2024-06-10  Maria Sheya

New Era loses defamation suit

The Windhoek High Court has ordered New Era Publication Corporation and its daily publication, New Era, to publish a retraction and apology, and pay N$50 000 to Namibian Police Commissioner Andreas Nelumbu for a defamatory article it published in September 2022.

Nelumbu sued the publication, saying the article, titled ‘Top cops plot thickens’, was defamatory, as it painted him as a thief, corrupt, untrustworthy and a person who conducts fraudulent activities.

The article covered the alleged missing police firearms, electricity generator and use of a police vehicle.

He claimed that statements such as “One of the police’s alleged enfants terribles is head of logistics Andreas Nelumbu, who allegedly stole a power generator, and has been using a police vehicle on his private farm in northern Namibia, charges that were allegedly swept under the rug under  Ndeitunga’s stewardship”; “Ndeitunga, it is alleged, knew about the thievery but turned a blind eye”, and “It is under his watch that 90 firearms and ammunition from the police depot in Windhoek vanished into thin air, without a trace” are defamatory.

On Friday, judge Orben Sibeya ruled in favour of Nelumbu, stating that despite the word “alleged” being used throughout the article, the article, in its totality, paints Nelumbu as “dishonest, corrupt and ill-disciplined”. 

“Whilst ‘alleged’ means without proof, when considered in the context of the whole article which the words feature, the article injures the reputation of the plaintiff (Nelumbu). I find, as a result, that the allegation that the plaintiff stole a generator is defamatory,” he said.

Sibeya went on to say that the use of “enfants terribles” exacerbates the defamatory statements in the article.

On the use of the police vehicle by Nelumbu, the court found that there was no evidence supporting the statement. 
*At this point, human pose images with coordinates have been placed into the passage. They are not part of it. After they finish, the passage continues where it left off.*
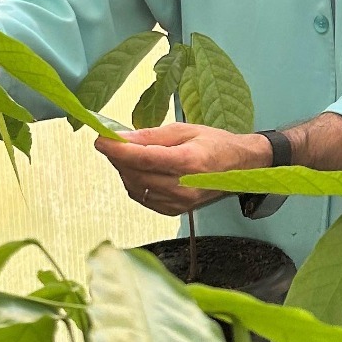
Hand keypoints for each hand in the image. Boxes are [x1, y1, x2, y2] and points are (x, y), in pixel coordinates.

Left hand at [94, 123, 272, 215]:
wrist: (241, 167)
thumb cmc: (216, 144)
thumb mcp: (185, 130)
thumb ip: (151, 136)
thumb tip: (121, 138)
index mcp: (188, 162)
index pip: (143, 158)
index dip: (118, 150)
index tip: (100, 140)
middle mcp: (183, 187)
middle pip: (136, 175)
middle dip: (118, 158)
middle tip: (112, 142)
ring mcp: (180, 203)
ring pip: (136, 188)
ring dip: (125, 171)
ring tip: (128, 154)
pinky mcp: (176, 211)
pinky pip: (144, 198)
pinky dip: (135, 184)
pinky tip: (139, 171)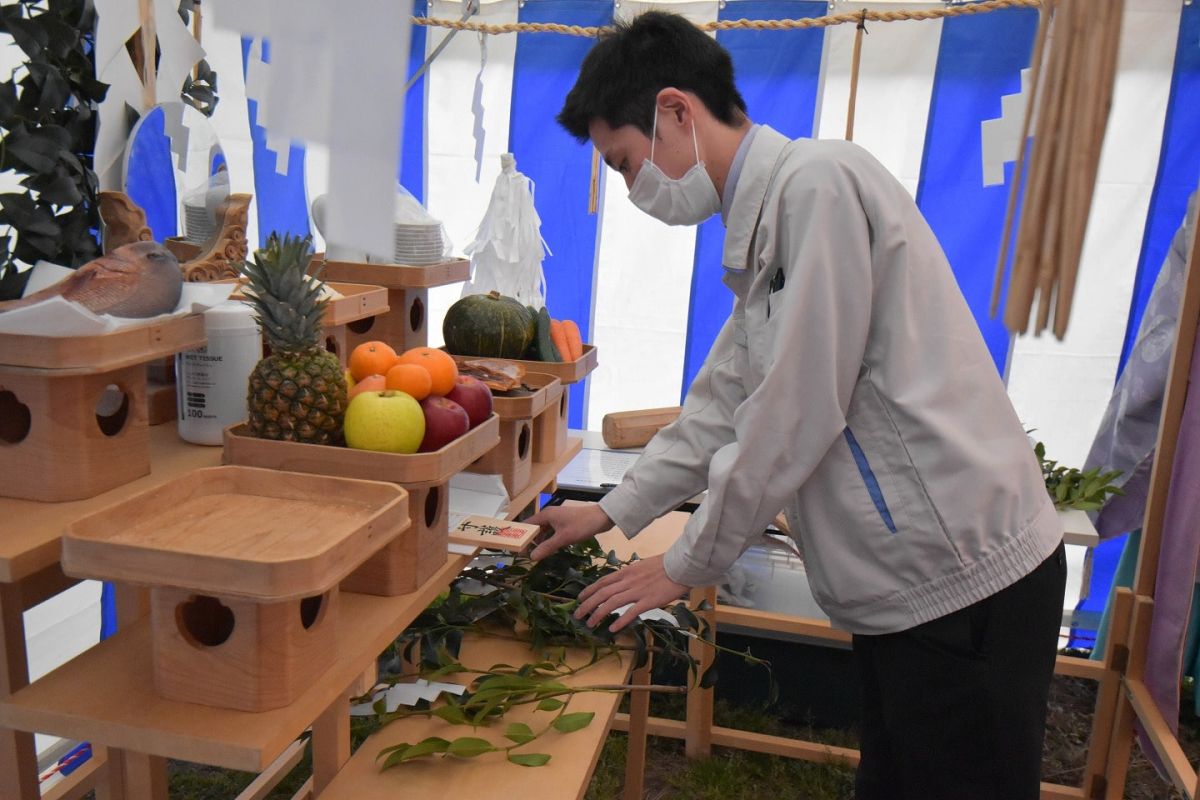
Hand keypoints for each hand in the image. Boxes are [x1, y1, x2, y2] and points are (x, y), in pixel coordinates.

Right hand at [526, 503, 613, 560]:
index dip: (520, 535)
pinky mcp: (564, 522)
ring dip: (539, 541)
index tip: (515, 548)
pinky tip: (548, 549)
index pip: (527, 525)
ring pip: (543, 530)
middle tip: (524, 554)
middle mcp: (549, 514)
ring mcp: (557, 518)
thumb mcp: (563, 538)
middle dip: (529, 540)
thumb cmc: (581, 525)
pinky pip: (551, 531)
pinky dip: (548, 539)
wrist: (602, 517)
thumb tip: (531, 557)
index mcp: (546, 515)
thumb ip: (547, 547)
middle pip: (534, 528)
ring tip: (534, 554)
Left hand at [574, 554, 688, 632]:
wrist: (681, 566)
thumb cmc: (664, 565)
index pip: (602, 582)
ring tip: (590, 624)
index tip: (579, 598)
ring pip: (612, 603)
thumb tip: (620, 582)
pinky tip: (612, 629)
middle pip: (602, 593)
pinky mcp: (649, 601)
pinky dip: (620, 621)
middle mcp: (628, 581)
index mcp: (626, 572)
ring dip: (598, 614)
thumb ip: (630, 574)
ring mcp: (638, 591)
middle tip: (578, 615)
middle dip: (588, 605)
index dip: (589, 590)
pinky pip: (631, 612)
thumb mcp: (641, 566)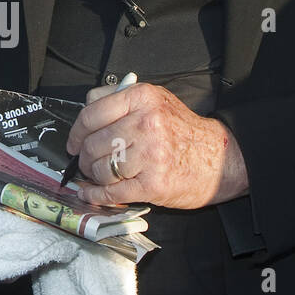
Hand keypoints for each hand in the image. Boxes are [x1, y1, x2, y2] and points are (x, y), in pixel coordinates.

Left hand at [65, 82, 248, 208]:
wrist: (222, 159)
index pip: (91, 114)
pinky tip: (91, 194)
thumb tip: (85, 110)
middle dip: (83, 156)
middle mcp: (146, 124)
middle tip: (84, 161)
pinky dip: (97, 195)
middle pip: (93, 143)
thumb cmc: (182, 130)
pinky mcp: (154, 184)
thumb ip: (118, 99)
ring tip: (98, 175)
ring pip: (101, 168)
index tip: (73, 142)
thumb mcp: (154, 101)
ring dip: (94, 175)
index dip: (76, 132)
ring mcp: (150, 155)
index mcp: (142, 99)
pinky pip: (113, 192)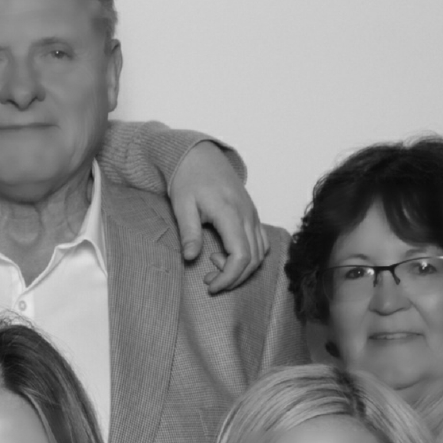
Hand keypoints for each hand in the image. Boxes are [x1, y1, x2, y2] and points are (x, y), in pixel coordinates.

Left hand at [167, 141, 266, 292]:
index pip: (240, 256)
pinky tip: (226, 254)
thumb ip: (189, 232)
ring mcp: (253, 214)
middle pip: (253, 259)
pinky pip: (260, 242)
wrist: (200, 155)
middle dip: (233, 277)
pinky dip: (249, 257)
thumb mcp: (182, 205)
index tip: (211, 286)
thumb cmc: (189, 178)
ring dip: (241, 269)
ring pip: (260, 253)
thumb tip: (191, 258)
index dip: (228, 277)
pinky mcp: (253, 214)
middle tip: (209, 281)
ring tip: (214, 265)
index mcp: (230, 213)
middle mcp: (247, 215)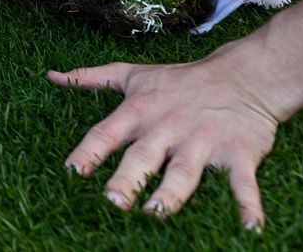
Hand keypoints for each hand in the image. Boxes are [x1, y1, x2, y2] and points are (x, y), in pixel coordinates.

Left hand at [48, 59, 279, 229]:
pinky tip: (251, 227)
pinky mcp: (238, 153)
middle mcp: (167, 128)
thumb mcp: (133, 75)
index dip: (87, 152)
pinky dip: (249, 204)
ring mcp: (202, 141)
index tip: (70, 173)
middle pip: (143, 157)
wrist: (244, 75)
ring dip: (172, 193)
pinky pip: (242, 182)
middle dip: (127, 178)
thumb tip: (51, 76)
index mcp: (139, 112)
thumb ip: (91, 78)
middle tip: (111, 201)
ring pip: (184, 171)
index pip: (106, 133)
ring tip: (157, 213)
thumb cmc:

Furthermore, there was also no evidence that he was given an opportunity to comment on the article before it was published.

“The freedom of expression must be exercised according to law, and subject to reasonable restrictions necessary in the interests of the sovereignty and integrity of our country, national security, public order, decency or morality…,” said Sibeya.

He ordered the publication to pay Nelumbu N$50 000, and to retract and apologise publicly within 10 days.

Nelumbu has an ongoing case, where he is suing his employer for accusing him of having a hand in the missing guns and ammunition from the police warehouse in 2022.

Nelumbu is demanding N$2 million for the violation of his dignity and violation of his privacy of search warrants and allegations against him.